Toggling the High Availability setting for each one and allowing the
lease to be removed from the storage domain was required to get the VMs
to start again.
If you know that the VM is not running, disabling the lease temporarily is
a good way to workaround the issue.
Re-enabling the High Availability setting there after
fixed the lease issue. But now some, not all, of the HA VMs are still
throwing "no space left on device" errors when attempting to start
them. The others are working just fine even with their HA lease
enabled.
All erros come from same host(s) or some vms cannot start while
others can on the same host?
My questions are:
1. Why does oVirt claim to have a constantly allocated HA VM lease on
the storage domain when it's clearly only done while the VM is running?
Leases are allocated when a VM is created. This allocated a the lease space
(1MiB) in the external leases special volume, and bind it to the VM ID.
When VM starts, it acquires the lease for its VM ID. If sanlock is not connected
to the lockspace on this host, this may fail with the confusing
"No space left on device" error.
2. Why does oVirt deallocate the HA VM lease when performing a
fencing
operation?
It does not. oVirt does not actually "fence" the VM. If the host running the VM
cannot access storage and update the lease, the host lose all leases on that
storage. The result is pausing all the VM holding a lease on that storage.
oVirt will try to start the VM on another host, which will try to
acquire the lease
again on the new host. If enough time passed since the original host lost
access to storage, the lease can be acquired on the new host. If not, this
will happen in the next retrie(s).
If the original host did not lose access to storage, and it is still
updating the
lease you cannot acquire the lease from another host.

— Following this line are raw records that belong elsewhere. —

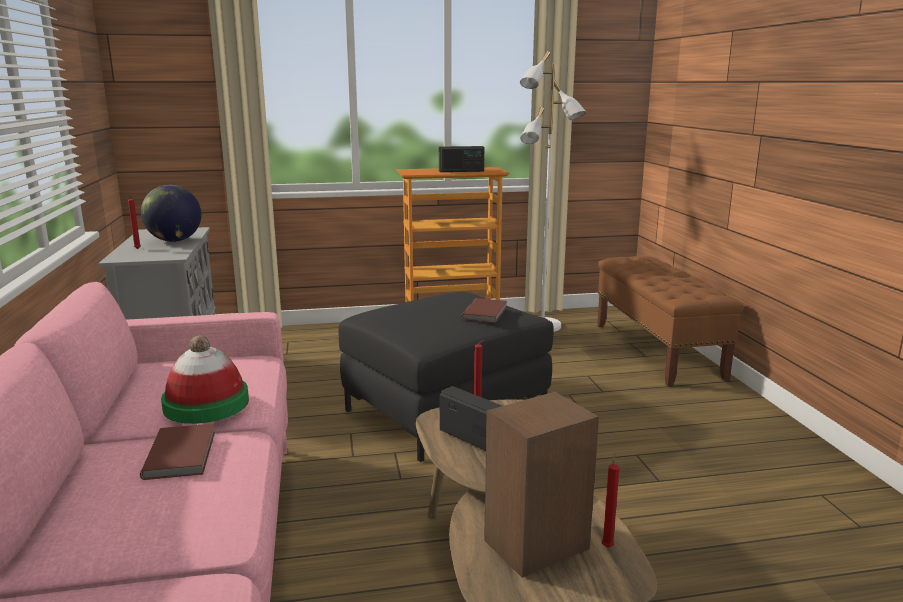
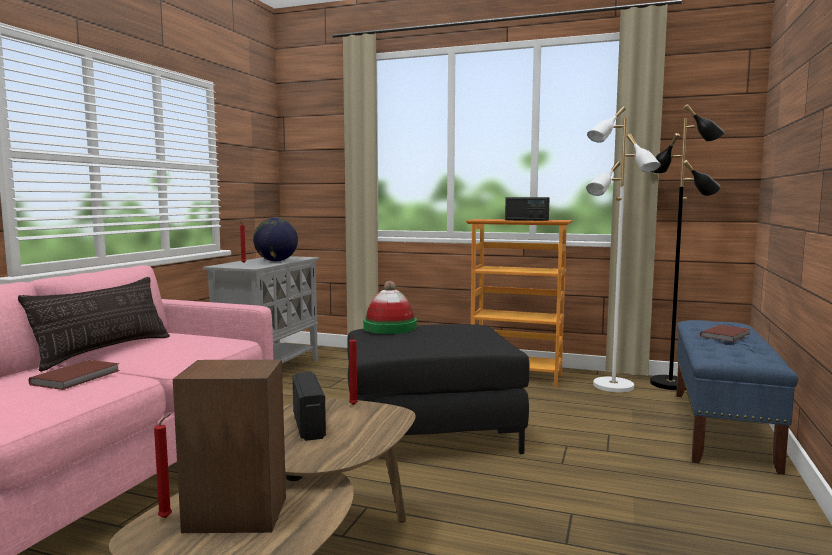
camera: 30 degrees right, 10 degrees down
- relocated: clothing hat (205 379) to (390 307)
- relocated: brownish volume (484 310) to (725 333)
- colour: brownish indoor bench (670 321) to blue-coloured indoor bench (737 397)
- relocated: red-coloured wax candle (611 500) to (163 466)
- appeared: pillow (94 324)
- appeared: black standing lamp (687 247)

This protect the VM
from split-brain that will corrupt the vm disk.
3. Why can't oVirt clear the old HA VM lease when the VM is down
and
the storage pool has space available? (How much space is even needed?
The leases section of the storage domain in the Admin WebUI doesn't
contain any useful info beyond the fact that a lease should exist for a
VM even when it's off.)
Acquiring the lease is possible only if the lease is not held on another host.
oVirt does not support acquiring a held lease by killing the process holding
the lease on another host, but sanlock provides such capability.
4. Is there a better way to force start a HA VM when the lease is
old
and the VM is powered off?
If the original VM is powered off for enough time (2-3 minutes), the lease
expires and starting the VM on another host should succeed.
5. Should I file a bug on the whole HA VM failing to reacquire a
lease
on a full storage pool?
The external lease volume is not fully allocated. If you use thin provisioned
storage, and the there is really no storage space, it is possible that creating
a new lease will fail, but starting and stopping VM that have leases should not
be affected. But if you reach to the point when you don't have enough storage
space you have much bigger trouble and you should fix urgently.
Do you really have issue with available space? What does engine reports
about the storage domain? What does the underlying storage reports?